Single-byte	A single byte is used to store a coordinate value. This encoding mode is applicable to vector data, with 2D point, tabular, CAD datasets and 3D vector dataset excluded.

The encoding types supported by different data formats

Vector datasets support four kinds of codes: Single-byte, Double-byte, Three-byte and Four-byte, the four codes adopt the same compression code mechanisms but different compression ratio. All of them are lossy. Raster datasets support four kinds of codes too: DCT, SGL, LZW and Complex encoding. DCT and Complex encoding are lossy. Point datasets, attribute table datasets and CAD datasets can not compress codes. Taking the single-byte coding of the line dataset as an example illustrates the mechanism of compression coding. Assuming that the spatial data of the uncompressed line dataset is stored in double-precision, and now compressing and storing it by using a single-byte compression encoding.

It is a line object from a line dataset in the picture, the compression ration of using the single-byte equals: ratio = max(Width,Height)/255. Width and Height are the width and height of its minimum exterior rectangle.

255 is the greatest value the single-byte can express. According to the picture, coordinates of a point (x, y) after compressing in the line are x’=byte[(x-x0)/ratio] y’=byte[(y-y0)/ratio].

Coordinates of a point after compressing are saved in the byte type, and the size of the compressed dataset is 1/8 original size. Converting a dataset from in double precision code to in byte is lossy. For coordinate values, the maximum lossy value is the ratio.

For other vector compression codes, they have the same theory, and the maximum lossy value is: ratio = max(Width, Height)/maxValue.

Width and Height are the height and width of the minimum exterior rectangle of the geometry object, maxValue is the maximum value that the code can express. (Single-byte is 255, double-byte is 65535, three-byte is 16777215, and four byte is 4294967295)

For image and raster datasets, choosing the appropriate compression encoding method based on its pixel format is very beneficial to improve system efficiency and save storage space.
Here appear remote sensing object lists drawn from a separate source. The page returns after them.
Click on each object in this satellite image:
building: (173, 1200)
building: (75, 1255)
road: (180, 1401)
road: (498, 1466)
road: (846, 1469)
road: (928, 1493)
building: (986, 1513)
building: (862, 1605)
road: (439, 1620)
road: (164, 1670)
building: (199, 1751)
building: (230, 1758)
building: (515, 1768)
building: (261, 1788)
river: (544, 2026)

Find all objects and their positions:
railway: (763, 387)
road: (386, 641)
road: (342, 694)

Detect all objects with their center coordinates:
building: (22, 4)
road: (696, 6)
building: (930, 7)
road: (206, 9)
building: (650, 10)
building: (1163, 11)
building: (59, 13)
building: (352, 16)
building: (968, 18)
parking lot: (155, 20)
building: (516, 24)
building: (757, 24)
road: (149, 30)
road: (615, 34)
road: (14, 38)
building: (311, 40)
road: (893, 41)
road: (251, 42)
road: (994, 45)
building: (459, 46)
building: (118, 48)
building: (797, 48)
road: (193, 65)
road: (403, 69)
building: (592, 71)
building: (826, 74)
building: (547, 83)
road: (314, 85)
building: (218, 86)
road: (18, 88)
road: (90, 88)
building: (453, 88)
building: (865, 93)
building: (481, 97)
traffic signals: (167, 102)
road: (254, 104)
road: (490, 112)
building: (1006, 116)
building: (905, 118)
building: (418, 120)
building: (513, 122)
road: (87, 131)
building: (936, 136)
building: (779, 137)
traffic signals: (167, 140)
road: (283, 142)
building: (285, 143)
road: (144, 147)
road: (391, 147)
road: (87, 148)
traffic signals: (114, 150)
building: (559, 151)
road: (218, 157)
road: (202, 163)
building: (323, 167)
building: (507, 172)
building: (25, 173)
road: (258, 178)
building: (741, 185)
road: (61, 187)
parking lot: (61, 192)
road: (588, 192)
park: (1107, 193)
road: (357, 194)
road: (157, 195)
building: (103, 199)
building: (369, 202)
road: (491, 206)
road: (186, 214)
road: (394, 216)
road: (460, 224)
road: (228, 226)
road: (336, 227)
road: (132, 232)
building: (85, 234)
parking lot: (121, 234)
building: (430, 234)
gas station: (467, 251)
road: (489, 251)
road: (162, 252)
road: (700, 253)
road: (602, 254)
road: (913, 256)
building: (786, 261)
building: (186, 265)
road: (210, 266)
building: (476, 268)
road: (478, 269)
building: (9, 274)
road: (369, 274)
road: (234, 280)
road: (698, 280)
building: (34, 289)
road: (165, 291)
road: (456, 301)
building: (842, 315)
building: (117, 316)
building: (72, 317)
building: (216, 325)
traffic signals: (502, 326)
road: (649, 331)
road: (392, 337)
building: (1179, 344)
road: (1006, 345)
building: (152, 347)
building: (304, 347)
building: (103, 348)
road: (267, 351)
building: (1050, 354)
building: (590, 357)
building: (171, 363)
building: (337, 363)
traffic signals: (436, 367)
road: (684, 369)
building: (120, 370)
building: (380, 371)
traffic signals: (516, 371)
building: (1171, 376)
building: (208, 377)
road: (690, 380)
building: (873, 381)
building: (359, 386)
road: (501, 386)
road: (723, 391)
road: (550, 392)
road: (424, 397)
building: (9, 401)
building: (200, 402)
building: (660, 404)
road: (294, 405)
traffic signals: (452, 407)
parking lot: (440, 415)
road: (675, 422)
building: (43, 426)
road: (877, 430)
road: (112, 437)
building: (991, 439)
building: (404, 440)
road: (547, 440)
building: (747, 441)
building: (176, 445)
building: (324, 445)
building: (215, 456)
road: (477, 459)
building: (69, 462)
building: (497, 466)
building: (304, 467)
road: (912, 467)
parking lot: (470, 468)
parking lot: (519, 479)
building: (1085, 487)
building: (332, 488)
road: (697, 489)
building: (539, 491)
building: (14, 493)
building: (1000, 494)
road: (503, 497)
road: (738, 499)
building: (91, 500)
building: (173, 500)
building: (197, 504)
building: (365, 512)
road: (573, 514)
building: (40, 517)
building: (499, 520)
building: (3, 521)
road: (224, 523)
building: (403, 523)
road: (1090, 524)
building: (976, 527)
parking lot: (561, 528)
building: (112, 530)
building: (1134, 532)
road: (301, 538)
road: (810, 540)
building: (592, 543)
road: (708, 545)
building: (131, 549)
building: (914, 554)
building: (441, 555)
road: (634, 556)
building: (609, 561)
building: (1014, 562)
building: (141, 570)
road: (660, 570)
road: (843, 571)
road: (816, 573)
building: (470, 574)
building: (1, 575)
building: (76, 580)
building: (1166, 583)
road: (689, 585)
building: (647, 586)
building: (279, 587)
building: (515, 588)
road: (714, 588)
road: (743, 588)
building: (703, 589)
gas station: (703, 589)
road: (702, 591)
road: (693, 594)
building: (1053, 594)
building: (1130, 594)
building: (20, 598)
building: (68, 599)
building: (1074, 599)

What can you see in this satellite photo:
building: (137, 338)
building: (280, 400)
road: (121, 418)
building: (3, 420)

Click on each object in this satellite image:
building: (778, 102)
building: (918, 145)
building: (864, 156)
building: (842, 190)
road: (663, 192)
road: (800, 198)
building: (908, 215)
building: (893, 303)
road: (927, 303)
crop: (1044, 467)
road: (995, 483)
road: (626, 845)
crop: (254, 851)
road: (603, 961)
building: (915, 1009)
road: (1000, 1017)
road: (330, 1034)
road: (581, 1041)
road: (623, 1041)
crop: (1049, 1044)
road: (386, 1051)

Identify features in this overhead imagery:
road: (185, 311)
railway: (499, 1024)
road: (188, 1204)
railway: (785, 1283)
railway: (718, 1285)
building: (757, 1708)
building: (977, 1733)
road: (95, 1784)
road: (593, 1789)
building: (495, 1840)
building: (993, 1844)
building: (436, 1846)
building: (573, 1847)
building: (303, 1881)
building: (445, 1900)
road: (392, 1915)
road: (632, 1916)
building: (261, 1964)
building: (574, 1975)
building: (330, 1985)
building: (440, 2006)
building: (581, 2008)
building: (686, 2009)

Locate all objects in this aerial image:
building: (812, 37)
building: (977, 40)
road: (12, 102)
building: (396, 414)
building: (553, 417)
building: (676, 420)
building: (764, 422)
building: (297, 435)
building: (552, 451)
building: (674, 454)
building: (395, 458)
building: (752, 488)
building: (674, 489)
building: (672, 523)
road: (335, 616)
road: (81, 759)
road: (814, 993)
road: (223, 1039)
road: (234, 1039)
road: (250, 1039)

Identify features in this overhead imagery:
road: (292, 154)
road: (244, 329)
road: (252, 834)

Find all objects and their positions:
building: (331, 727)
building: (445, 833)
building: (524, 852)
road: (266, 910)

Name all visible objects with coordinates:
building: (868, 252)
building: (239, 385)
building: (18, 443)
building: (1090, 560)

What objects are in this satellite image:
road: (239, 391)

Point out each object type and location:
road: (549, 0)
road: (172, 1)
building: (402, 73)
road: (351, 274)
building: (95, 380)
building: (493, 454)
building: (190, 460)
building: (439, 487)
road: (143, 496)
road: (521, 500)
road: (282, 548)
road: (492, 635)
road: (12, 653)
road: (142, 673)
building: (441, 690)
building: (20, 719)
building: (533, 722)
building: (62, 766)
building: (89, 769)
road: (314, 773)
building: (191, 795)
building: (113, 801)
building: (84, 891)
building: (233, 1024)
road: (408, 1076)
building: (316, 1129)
The following table lists the reasonable encoding for the different pixel formats of the image and raster datasets. For example, the pixel format is 1-bit monochrome data and supports LZW and PNG. When the original encoding mode is DCT, SGL, or complex encoding, LZW can be selected.

Note : Raster datasets support LZW and SGL, if the original encoding type is DCT or complex code, SGL can be selected. The non-grayness palette of 8-bit images does not support DCT, but can convert to LZW.